Yorkshire has particular problems around mental health. Less than a year ago, official statistics highlighted Yorkshire and the Humber as having the highest suicide rate in the UK – with over 600 reported cases in 2015. Just last month, it was reported that Yorkshire has fewer psychiatrists than most regions of the UK, with just five per 100,000 of the population, compared to 11 per 100,000 people in London.
Nationally we have seen a reduction in the number of psychiatric hospital beds, while the number of people in need of a bed has risen. This has led to a 40 per cent increase in mental health inpatients being taken to hospitals out of their local area, away from their family and friends.

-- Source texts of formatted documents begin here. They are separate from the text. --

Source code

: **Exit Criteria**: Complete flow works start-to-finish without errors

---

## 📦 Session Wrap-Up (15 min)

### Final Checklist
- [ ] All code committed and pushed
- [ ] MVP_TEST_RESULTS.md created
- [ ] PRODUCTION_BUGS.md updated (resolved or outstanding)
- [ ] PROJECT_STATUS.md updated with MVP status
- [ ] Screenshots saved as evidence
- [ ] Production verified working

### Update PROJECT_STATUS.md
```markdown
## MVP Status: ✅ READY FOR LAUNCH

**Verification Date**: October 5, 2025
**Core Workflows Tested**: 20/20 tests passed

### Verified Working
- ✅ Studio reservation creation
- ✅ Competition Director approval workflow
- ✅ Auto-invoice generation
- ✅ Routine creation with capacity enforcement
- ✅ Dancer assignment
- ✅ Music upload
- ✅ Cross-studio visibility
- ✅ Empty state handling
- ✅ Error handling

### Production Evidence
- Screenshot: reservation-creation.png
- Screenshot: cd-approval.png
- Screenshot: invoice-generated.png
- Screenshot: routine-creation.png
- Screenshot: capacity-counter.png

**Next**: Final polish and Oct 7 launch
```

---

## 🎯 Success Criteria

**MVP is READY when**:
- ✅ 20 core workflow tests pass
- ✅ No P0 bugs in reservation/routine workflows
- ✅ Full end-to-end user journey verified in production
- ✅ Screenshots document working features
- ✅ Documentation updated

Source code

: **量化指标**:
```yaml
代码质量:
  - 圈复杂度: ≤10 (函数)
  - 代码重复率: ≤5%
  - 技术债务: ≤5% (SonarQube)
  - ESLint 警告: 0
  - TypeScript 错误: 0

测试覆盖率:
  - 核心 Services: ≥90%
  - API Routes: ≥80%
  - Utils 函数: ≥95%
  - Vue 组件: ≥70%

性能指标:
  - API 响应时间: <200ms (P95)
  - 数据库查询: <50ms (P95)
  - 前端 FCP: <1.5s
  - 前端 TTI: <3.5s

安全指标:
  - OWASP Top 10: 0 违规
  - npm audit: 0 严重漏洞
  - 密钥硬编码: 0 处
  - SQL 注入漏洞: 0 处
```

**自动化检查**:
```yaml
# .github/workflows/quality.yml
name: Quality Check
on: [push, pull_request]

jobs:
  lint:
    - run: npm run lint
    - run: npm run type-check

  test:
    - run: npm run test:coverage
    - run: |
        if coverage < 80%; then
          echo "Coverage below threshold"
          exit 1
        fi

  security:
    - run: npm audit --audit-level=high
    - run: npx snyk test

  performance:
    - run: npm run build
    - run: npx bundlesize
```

Reducing awareness campaigns is not the answer to this escalating problem. Imagine the outcry if it was decided to stop promoting awareness of physical problems such as diabetes or cancer because of the demand on services. The public would, quite rightly, be outraged.
One successful campaign has been Time to Change, a coalition of mental health charities who set out to reduce stigma around mental distress and encourage people to seek help. Due to a well-funded and broad campaign, they have tracked positive changes since they were set up in 2007.
Public attitudes to mental ill-health have improved by about 10 per cent and those receiving mental health services have reported a drop in discrimination. However, some evaluations of awareness campaigns suggest that improvements in attitudes can be short-lived. We need to keep up the good work.
Even amongst mental health professionals, there can be a huge gap between workers’ understanding of the mental health needs of the people they are supposed to help, and their understanding of their own mental wellbeing. My experience as a social worker was that many mental health professionals have their own battles with mental distress. We find it much easier to talk about other people’s depression or anxiety than our own.
One of the problems with talking and dealing with mental distress is that much of what happens occurs inside a person’s head and is not clearly visible to others. It’s not an exact science.
Yes, public awareness can lead some people to self-diagnose (and often mis-diagnose) themselves and attribute their life difficulties to an “illness” they do not fully understand.
I myself, as a mental health professional, would notice an increase in people asking for help for certain problems shortly after a celebrity appeared on TV discussing their particular diagnosed illness. Life can be difficult and complex and we all seek answers to these issues. But many more people struggle in silence or lack awareness of how their experience of mental distress may be holding them back. Awareness campaigns help to make it more okay to say that you are not okay.
We need a lot more resources and more people on the frontline, particularly in Yorkshire and we need mental health services that are less bureaucratic. Hiding the scale of the problem will do more harm than good.
Alan Marshall is a lecturer in social work at Sheffield Hallam University.